Glitch is a genre of electronic music that emerged in the 1990s which is distinguished by the deliberate use of glitch-based audio media and other sonic artifacts.[1]

The glitching sounds featured in glitch tracks usually come from audio recording device or digital electronics malfunctions, such as CD skipping, electric hum, digital or analog distortion, circuit bending, bit-rate reduction, hardware noise, software bugs, computer crashes, vinyl record hiss or scratches, and system errors. Sometimes devices that were already broken are used, and sometimes devices are broken expressly for this purpose.[2] In Computer Music Journal, composer and writer Kim Cascone classified glitch as a subgenre of electronica and used the term post-digital to describe the glitch aesthetic.[1]

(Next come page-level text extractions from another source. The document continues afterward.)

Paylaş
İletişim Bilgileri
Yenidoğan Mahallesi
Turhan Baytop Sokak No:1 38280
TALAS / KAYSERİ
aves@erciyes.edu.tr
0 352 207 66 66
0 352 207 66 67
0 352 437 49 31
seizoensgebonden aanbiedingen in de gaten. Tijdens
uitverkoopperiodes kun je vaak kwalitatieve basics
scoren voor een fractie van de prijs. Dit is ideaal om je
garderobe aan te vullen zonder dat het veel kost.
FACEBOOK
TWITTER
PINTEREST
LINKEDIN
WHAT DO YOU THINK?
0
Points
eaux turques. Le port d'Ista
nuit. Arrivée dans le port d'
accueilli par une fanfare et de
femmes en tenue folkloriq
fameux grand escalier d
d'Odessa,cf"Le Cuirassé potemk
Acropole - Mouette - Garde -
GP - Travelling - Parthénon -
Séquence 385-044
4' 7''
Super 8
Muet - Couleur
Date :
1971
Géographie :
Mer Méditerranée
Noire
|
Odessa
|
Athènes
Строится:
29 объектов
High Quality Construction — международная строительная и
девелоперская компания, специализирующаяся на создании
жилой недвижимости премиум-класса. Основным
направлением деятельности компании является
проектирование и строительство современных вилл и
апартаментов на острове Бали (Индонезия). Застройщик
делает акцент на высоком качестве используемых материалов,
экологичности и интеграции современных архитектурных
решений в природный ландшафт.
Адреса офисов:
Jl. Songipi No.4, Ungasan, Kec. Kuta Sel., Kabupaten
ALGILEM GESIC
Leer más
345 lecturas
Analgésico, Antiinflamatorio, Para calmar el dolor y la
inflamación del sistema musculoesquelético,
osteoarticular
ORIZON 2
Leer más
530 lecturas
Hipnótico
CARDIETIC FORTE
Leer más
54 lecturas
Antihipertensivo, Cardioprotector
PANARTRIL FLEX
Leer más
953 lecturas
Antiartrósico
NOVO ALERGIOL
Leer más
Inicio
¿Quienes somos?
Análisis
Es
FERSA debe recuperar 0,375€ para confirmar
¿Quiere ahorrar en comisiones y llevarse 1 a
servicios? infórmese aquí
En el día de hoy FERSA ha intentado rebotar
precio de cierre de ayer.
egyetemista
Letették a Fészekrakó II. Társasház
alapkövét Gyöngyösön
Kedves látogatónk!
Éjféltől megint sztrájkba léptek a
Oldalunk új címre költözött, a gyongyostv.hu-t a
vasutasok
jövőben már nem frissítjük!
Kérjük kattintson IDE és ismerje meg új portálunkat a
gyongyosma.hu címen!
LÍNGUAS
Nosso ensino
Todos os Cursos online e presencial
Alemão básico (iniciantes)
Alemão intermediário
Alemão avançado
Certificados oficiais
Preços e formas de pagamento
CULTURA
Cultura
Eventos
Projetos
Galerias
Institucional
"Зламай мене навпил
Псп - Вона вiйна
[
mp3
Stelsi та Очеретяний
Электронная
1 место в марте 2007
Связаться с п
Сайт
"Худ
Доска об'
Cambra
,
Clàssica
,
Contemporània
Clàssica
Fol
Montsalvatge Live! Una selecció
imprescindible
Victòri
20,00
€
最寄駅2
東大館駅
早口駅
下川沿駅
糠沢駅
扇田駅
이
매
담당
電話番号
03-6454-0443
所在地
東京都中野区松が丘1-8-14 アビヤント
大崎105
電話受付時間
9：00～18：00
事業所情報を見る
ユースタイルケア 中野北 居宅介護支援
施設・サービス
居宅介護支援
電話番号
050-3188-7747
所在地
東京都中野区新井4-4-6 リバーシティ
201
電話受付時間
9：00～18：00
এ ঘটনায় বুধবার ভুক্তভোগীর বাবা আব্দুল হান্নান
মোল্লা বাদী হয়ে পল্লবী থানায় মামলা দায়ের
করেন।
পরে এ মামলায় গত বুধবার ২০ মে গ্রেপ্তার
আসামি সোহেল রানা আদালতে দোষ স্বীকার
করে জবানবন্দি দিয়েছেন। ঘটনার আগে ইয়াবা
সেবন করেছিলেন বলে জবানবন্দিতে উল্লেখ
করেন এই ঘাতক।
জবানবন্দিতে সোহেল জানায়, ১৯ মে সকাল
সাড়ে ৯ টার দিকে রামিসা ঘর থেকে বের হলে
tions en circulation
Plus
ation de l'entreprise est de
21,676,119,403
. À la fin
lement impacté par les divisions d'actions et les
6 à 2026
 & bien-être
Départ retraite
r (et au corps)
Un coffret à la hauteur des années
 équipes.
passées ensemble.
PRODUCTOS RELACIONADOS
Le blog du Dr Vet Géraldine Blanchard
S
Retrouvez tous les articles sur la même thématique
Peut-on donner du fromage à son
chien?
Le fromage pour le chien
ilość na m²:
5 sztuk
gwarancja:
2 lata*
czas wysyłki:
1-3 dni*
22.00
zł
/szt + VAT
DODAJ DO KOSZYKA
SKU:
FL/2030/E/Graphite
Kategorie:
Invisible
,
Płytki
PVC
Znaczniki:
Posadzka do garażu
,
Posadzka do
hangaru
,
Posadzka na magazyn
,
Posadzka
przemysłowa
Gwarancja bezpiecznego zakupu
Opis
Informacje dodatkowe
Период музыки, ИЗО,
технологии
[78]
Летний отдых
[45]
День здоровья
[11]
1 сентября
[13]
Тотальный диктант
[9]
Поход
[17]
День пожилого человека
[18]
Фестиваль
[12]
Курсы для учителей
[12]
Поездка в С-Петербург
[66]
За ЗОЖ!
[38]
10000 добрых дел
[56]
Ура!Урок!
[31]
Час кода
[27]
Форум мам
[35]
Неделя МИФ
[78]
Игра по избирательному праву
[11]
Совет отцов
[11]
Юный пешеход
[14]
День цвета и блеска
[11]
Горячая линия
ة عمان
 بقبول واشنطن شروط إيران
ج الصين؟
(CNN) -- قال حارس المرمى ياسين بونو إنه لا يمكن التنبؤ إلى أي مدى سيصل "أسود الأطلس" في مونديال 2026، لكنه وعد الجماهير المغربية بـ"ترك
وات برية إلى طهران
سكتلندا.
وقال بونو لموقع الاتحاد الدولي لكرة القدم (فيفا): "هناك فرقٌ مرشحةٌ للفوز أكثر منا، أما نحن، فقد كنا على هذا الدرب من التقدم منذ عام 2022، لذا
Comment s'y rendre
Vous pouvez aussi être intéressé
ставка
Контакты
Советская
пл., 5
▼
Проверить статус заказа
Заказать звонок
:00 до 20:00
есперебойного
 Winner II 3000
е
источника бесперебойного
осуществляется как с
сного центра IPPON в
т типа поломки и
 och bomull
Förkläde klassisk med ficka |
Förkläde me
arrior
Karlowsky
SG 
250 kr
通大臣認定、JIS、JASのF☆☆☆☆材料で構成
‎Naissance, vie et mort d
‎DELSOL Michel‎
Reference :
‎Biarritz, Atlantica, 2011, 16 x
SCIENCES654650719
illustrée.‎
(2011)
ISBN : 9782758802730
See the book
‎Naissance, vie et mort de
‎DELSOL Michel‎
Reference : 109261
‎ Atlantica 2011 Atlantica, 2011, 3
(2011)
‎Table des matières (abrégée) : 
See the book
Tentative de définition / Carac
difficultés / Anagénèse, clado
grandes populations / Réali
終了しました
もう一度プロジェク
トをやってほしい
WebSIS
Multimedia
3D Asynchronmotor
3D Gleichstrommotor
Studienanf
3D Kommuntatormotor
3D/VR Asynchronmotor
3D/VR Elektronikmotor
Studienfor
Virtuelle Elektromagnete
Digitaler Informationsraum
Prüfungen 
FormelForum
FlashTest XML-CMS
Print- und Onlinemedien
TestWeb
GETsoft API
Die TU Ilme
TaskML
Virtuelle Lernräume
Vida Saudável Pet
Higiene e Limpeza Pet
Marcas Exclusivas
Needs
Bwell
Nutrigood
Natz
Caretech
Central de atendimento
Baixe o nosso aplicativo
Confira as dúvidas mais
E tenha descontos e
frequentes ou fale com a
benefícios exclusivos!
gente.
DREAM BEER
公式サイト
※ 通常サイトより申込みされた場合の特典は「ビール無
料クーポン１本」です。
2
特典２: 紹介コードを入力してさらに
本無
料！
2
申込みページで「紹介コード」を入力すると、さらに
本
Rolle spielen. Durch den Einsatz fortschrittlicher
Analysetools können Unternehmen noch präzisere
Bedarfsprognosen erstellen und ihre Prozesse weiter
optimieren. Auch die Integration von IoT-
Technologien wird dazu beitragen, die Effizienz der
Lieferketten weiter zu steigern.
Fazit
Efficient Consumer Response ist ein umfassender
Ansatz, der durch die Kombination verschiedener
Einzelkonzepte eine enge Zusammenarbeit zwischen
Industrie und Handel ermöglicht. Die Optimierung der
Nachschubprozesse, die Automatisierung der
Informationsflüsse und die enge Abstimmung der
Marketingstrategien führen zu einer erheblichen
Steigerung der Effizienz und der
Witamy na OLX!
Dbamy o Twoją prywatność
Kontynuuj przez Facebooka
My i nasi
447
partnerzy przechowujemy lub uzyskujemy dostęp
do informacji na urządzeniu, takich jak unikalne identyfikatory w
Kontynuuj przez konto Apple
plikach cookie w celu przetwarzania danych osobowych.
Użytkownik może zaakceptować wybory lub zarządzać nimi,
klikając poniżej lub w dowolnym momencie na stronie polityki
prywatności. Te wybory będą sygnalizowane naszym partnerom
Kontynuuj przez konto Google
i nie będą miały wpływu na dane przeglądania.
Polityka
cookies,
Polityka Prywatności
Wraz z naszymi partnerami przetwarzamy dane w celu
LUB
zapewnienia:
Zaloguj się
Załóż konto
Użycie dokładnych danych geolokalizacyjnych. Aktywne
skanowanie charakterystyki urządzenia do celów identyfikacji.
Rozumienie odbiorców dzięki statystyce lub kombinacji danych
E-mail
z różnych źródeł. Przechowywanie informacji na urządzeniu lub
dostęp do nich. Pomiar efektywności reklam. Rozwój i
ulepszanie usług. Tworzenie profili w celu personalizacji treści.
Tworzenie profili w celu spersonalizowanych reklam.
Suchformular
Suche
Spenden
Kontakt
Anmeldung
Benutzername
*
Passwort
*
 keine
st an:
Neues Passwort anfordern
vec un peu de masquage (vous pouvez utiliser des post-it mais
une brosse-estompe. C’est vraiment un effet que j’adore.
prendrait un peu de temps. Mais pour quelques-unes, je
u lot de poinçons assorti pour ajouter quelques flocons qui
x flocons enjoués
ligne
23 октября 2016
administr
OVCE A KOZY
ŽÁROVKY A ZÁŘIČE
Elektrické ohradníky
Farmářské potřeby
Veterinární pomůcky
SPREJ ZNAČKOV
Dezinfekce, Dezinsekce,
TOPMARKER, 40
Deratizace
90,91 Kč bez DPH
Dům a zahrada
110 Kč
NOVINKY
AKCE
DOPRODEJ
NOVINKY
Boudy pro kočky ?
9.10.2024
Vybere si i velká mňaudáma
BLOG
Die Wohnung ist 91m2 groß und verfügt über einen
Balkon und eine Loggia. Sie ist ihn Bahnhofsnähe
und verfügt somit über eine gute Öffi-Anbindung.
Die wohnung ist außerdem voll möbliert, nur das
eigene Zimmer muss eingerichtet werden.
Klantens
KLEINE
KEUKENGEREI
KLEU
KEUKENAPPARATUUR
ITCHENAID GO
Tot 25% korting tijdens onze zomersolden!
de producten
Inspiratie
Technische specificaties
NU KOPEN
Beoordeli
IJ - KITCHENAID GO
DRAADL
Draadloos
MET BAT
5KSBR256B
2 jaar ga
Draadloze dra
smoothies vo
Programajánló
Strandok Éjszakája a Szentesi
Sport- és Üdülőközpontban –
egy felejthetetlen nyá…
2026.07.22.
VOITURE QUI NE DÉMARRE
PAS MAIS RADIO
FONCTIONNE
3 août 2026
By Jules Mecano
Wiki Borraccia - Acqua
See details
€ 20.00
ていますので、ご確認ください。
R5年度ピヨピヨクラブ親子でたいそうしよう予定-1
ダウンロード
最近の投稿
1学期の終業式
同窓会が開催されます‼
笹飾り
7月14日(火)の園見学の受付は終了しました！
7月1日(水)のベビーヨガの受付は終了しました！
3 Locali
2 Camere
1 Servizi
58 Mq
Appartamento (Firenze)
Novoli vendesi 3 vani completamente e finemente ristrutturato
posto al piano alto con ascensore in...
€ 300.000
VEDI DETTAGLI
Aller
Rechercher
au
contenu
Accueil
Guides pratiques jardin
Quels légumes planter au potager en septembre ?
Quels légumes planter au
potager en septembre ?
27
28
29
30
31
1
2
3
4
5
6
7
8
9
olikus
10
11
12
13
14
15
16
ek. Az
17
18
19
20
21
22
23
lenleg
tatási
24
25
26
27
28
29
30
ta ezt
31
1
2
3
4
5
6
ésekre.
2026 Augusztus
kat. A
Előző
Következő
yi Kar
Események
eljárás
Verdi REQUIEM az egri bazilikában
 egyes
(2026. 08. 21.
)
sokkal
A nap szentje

  1. ^ a b "The glitch genre arrived on the back of the electronica movement, an umbrella term for alternative, largely dance-based electronic music (including house, techno, electro, drum'n'bass, and ambient) that has come into vogue in the past five years. Most of the work in this area is released on labels peripherally associated with the dance music market and is, therefore, removed from the contexts of academic consideration and acceptability that it might otherwise earn. Still, in spite of this odd pairing of fashion and art music, the composers of glitch often draw their inspiration from the masters of 20th century music who they feel best describe its lineage." THE AESTHETICS OF FAILURE: 'Post-Digital' Tendencies in Contemporary Computer Music, Kim Cascone, Computer Music Journal 24:4 Winter 2000 (MIT Press)
  2. ^ Cascone, Kim (2004). "The Aesthetics of Failure: 'Post-Digital' Tendencies in Contemporary Computer Music". In Cox, Christoph; Warner, Daniel (eds.). Audio Culture: Readings in Modern Music. Continuum Books. pp. 392–398.